Have you ever watched some actor in a minor role on a television show–or even in a lead role–and thought, “Hey I could do that.”
If you’re reading these pages, the answer is probably yes. Most working actors–whether we spend most of our time on stage, working in commercials, in student films and music videos, or even creating our own programming for the web or the stage–have at least a glimmer of hope that we might someday book a regular role on a television show.
Of course there’s the money and the prestige of landing a regular television role. But beyond hitting the big time–which, let’s be honest, is unlikely to happen for the vast majority, and is the last reason you should be pursuing a career in acting–the truth is you don’t have to sacrifice your artistic integrity to work in television.
These days especially, television has become home to an endless stream of high-concept shows that are taking the medium to new artistic heights, seemingly every consecutive season. Even for A-list film actors, working in television is seen as a legit career choice.
So how does an actor much further down the food chain break in to television? Here are a few solid steps you can take to begin your path to booking a role on the small screen.
Not to put too fine a point on it, but the bulk of television work gets cast in L.A. and New York. Yes, there are solid secondary markets in places like Vancouver, Toronto and Chicago. And shows like “Breaking Bad” and “True Blood” really opened up the opportunities for actors in New Mexico and Louisiana, respectively. Those areas continue to attract film and television creators, and they have solid acting opportunities. That said, the simple reality of the mathematics is that if you are not auditioning in New York or L.A., you are seriously hampering your chances of booking a television role. For every audition that comes along in a place like Albuquerque or New Orleans, there are dozens more in New York or L.A. If you are serious about a career in television you’ve got to go to where the work is.
2. Take a class
No doubt actors who read these pages have at least some experience. But no matter how loaded your resume is with work you’ve done on stage, or even in film or commercials, there’s no reason not to sign up for an on-camera class if television is going to be your focus. Learning as an actor never stops, and we can all surely benefit from brushing up on the finer points of acting for the camera, especially those of us who have done a lot of work in theater and musical theater. Think of taking an on-camera class as increasing your odds of getting cast: no matter your level of experience, the fine-tuning you can do working with a seasoned teacher or coach can really take your acting game to the next level. By honing skills like listening, stillness, using micro-expressions, and other detail work that is just as important to casting directors as the lines you speak, you will up your game considerably.
3. Learn the language
As stage actors–where most of us begin–we all learned a set of words and phrases that help us communicate: upstage, downstage, blocking, the house, cheating out, entrances and exits. And while some of these are universal to any acting experience, there is also a whole bunch of new lingo you’re going to want to familiarize yourself with if you want to hit the ground running in a career in television. Everyone is familiar with the term “cut,” of course, but do yourself a favor: even if you know terms like call time, pre-call, MOW, and others, do a search for film and television terms before you go to your first set.

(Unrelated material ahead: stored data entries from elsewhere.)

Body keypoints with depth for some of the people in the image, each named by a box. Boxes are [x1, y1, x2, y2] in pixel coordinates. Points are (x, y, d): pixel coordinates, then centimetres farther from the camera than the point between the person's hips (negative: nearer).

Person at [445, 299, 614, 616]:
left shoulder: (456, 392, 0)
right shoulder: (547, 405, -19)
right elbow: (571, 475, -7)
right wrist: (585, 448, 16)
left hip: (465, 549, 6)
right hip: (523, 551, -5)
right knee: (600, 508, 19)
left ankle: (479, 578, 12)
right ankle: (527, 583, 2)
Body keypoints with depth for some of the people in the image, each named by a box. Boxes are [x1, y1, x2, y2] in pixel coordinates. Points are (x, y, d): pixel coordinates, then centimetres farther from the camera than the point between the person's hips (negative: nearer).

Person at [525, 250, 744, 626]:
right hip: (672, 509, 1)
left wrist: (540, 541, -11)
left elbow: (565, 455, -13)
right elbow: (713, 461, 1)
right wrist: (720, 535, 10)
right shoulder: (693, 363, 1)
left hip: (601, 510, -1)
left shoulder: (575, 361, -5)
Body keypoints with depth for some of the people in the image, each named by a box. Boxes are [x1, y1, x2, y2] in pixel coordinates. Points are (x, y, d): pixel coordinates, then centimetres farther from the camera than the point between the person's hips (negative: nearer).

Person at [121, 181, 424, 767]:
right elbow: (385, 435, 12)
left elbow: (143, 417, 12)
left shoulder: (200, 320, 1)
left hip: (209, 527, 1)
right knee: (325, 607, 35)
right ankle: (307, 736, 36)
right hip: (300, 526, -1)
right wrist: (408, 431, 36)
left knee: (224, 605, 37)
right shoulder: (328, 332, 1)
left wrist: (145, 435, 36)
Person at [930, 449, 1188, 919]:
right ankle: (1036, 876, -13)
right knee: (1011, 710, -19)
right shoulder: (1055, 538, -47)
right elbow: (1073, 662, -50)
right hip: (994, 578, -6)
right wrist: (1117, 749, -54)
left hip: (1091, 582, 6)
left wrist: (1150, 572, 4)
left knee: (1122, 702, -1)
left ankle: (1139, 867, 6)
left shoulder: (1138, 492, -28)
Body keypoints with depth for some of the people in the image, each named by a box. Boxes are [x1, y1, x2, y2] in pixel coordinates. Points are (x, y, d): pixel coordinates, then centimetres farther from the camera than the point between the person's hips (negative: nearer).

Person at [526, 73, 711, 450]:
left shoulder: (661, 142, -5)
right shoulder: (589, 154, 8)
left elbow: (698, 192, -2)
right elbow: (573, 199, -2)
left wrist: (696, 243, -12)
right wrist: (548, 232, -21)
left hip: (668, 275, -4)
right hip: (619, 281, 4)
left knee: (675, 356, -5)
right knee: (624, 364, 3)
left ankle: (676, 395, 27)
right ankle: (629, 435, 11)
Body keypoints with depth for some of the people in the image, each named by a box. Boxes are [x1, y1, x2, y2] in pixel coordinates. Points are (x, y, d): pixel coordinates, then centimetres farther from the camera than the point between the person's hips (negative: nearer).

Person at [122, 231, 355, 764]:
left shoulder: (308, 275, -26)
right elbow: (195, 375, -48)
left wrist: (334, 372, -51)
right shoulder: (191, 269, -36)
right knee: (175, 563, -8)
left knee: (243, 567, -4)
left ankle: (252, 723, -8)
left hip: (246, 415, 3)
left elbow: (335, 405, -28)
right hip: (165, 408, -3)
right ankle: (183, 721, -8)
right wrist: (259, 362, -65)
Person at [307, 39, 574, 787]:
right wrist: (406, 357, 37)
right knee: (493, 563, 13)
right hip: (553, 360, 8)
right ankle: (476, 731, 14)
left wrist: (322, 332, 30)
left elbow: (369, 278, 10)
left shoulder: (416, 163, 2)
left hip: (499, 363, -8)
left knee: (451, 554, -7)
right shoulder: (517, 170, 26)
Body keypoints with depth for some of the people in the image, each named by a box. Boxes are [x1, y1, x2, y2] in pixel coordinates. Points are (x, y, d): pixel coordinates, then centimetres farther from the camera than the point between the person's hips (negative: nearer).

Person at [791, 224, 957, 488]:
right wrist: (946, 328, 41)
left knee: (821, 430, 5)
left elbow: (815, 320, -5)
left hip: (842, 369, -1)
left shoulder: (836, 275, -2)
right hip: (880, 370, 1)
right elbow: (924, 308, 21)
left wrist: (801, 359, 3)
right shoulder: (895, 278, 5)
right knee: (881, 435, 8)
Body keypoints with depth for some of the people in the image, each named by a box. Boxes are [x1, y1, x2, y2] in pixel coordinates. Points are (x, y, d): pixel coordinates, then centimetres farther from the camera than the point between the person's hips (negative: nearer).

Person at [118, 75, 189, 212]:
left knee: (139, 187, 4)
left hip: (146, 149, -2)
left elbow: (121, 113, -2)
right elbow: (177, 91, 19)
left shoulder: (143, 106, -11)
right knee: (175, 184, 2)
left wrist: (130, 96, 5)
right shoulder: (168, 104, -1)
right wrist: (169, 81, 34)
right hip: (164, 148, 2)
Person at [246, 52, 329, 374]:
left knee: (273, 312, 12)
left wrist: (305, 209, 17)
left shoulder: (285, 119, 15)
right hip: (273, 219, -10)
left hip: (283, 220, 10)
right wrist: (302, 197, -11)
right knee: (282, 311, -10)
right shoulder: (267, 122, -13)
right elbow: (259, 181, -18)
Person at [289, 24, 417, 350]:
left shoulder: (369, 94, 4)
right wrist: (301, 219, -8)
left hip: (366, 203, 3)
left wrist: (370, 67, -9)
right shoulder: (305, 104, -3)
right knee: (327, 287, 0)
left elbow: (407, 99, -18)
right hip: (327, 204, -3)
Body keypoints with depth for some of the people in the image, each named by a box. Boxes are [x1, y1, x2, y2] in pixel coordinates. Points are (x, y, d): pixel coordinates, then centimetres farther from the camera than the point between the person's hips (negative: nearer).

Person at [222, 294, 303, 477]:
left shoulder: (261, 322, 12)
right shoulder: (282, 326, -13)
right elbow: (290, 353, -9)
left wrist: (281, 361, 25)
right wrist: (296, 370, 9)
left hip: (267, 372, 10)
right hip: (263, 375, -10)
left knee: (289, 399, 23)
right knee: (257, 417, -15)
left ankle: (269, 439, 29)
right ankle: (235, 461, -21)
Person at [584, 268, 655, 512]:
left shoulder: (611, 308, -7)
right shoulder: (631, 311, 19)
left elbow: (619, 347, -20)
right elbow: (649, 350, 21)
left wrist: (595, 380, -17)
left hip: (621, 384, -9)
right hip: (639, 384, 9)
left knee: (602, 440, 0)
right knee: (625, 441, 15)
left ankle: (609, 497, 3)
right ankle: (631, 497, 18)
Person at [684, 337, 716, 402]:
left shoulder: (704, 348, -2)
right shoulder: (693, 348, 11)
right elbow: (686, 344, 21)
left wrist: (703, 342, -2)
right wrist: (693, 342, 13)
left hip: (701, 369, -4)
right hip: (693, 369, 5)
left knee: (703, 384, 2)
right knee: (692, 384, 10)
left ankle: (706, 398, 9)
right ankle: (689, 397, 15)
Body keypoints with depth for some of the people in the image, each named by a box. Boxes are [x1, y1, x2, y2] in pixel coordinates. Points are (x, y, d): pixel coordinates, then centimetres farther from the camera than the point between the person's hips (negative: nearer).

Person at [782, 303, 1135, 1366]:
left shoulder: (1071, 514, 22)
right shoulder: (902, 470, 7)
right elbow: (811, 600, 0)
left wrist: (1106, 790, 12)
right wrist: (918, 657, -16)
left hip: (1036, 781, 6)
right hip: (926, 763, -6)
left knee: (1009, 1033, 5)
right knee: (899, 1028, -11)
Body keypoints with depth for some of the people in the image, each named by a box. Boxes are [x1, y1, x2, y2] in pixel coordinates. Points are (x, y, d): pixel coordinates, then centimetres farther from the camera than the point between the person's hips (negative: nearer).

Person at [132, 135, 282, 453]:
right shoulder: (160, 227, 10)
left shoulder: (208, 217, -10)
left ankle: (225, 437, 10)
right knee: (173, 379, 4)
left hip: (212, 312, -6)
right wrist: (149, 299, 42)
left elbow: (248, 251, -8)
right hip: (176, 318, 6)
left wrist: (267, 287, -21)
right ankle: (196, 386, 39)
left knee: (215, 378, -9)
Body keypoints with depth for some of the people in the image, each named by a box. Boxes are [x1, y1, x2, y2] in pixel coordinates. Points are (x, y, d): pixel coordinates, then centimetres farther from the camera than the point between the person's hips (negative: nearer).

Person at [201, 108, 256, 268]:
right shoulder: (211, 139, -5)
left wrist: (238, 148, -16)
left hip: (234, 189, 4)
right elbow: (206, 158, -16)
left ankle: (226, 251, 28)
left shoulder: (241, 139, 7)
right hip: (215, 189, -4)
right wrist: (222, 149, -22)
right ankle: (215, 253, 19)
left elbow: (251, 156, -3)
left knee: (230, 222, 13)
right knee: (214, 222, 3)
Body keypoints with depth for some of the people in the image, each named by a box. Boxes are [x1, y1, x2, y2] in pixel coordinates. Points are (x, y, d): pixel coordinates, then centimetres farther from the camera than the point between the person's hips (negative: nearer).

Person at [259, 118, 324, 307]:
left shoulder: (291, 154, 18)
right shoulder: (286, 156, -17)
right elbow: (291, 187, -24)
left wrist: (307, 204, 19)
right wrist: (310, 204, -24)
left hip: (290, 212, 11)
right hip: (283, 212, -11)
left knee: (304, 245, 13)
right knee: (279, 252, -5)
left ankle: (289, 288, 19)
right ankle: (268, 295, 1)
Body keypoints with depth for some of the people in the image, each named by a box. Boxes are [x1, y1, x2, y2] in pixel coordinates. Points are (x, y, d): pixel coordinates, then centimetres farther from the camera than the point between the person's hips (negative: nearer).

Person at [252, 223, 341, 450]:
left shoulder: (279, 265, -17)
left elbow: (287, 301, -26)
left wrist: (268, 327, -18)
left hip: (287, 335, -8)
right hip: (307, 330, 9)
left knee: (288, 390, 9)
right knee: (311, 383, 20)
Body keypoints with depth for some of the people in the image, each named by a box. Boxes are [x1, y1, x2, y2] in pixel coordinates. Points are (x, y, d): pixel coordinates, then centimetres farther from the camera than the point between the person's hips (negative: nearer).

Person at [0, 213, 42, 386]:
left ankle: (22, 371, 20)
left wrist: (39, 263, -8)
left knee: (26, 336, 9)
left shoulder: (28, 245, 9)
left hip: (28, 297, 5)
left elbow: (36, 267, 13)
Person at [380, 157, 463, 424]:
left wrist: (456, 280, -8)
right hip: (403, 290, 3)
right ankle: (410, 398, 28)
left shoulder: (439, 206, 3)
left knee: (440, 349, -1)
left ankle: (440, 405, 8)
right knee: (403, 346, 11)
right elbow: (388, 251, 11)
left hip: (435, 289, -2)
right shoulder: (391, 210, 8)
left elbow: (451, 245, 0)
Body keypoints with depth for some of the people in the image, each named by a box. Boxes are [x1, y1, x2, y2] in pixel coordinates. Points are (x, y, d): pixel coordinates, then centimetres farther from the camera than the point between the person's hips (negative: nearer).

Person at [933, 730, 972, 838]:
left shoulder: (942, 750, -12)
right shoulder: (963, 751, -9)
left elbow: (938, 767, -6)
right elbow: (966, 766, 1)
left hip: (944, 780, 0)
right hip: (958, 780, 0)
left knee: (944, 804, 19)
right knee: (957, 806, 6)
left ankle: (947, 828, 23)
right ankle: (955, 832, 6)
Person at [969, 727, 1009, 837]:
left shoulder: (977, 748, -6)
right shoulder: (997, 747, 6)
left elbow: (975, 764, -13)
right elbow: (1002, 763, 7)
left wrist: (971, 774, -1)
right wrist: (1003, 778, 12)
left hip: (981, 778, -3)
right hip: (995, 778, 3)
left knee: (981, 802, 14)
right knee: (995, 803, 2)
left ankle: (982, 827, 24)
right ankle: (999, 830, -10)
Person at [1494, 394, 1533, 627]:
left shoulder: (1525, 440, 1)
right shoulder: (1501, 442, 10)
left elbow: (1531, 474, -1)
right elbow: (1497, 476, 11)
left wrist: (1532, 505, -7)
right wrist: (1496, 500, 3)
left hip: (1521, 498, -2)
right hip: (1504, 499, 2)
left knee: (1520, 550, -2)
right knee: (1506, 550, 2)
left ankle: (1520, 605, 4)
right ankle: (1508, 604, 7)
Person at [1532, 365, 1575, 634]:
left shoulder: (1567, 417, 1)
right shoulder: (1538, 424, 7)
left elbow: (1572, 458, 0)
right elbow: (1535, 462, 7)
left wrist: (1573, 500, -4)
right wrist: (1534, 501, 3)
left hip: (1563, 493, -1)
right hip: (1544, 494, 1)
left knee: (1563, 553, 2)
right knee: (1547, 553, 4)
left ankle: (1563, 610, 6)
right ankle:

4. Work on your patience and maintaining energy
One of the biggest shocks about making the switch from stage acting to film and television acting is finding out just how much longer the days are. Sure, those 10 out of 12 rehearsals during tech week for a stage show can get pretty tedious. But nothing matches the interminable waiting around for your scene to be set up when you’re working on a film or television show. The director shooting take after take and coming up on the fly with new shots he wants to do almost inevitably means a longer day than you were expecting. Not only that, in resetting those takes over and over, you are expected as an actor to maintain the same energy and enthusiasm and commitment you had on the very first take. If you want to be taken seriously as a television actor, be ready to bring your A-game to every single shot, every single take, every single minute you are on set. People make the mistake of thinking a television actor’s job is an easy one spent in the lap of luxury. And granted, the biggest stars get cushy trailers that would put most studio apartments to shame. But they’re working 14-hour days and going in to work at 5 a.m. and they never have the luxury of slacking off at the their desk or getting someone to cover for them. It is a grueling, tedious, high-pressure gig that can burn people out if they aren’t mentally prepared.
5. Be committed
This last one applies not only to what we usually talk about with commitment to acting: that is, knowing your lines, showing up on time, being ready to work with a good attitude and having a generous, friendly demeanor. You must also be prepared to commit fully to going after this life, especially if you plan to focus on television. Consider how many actors are in New York and L.A. right now pursuing a career in television and film. Even if you were cast as the lead in every single production your high school or university put on, you are still going up against actors of the highest caliber–much higher than Stephan from high school who nearly beat you out for the role of Sky Masterson. Your commitment to your craft, to bettering yourself as an actor through classes and scene study groups, as well as your commitment to hitting every audition you can possibly make is going to be the difference between booking your dream role and being a perpetual also-ran. Dig in and get ready for a tough life–but one that is also tremendously rewarding, and might turn out to be a dream come true!